§ TASK PROMPT
For the entries below, repeat exactly each line starting with the one that contains "For the black" and going on through the one that contains "Now the black shoe (465,372,482,390).", and no others.
○ ○ ○ ○ ○
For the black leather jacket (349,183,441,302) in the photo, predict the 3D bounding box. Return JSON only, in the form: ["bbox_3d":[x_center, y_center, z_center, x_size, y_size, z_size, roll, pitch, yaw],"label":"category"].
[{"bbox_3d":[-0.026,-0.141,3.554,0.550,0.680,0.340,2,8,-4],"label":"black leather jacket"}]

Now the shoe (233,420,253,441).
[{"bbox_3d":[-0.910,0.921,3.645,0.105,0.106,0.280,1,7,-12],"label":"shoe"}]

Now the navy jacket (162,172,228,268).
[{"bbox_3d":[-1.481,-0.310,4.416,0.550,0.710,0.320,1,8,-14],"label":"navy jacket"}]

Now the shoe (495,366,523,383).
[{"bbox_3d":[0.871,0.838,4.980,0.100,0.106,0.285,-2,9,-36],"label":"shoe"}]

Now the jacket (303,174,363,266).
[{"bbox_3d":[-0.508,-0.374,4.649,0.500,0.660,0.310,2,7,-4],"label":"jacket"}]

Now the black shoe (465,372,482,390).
○ ○ ○ ○ ○
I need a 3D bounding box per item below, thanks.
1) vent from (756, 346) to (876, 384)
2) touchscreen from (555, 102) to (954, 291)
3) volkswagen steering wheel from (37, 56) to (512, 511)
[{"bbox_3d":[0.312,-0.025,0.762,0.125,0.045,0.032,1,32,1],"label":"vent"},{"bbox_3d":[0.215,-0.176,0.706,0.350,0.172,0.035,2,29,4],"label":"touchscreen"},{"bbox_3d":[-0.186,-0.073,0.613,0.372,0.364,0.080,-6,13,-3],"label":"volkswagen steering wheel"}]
○ ○ ○ ○ ○
§ WRITTEN REPLY
For the black leather jacket (349,183,441,302) in the photo, predict the 3D bounding box. Return JSON only, in the form: ["bbox_3d":[x_center, y_center, z_center, x_size, y_size, z_size, roll, pitch, yaw],"label":"category"].
[{"bbox_3d":[-0.026,-0.141,3.554,0.550,0.680,0.340,2,8,-4],"label":"black leather jacket"}]

Now the shoe (233,420,253,441).
[{"bbox_3d":[-0.910,0.921,3.645,0.105,0.106,0.280,1,7,-12],"label":"shoe"}]

Now the navy jacket (162,172,228,268).
[{"bbox_3d":[-1.481,-0.310,4.416,0.550,0.710,0.320,1,8,-14],"label":"navy jacket"}]

Now the shoe (495,366,523,383).
[{"bbox_3d":[0.871,0.838,4.980,0.100,0.106,0.285,-2,9,-36],"label":"shoe"}]

Now the jacket (303,174,363,266).
[{"bbox_3d":[-0.508,-0.374,4.649,0.500,0.660,0.310,2,7,-4],"label":"jacket"}]

Now the black shoe (465,372,482,390).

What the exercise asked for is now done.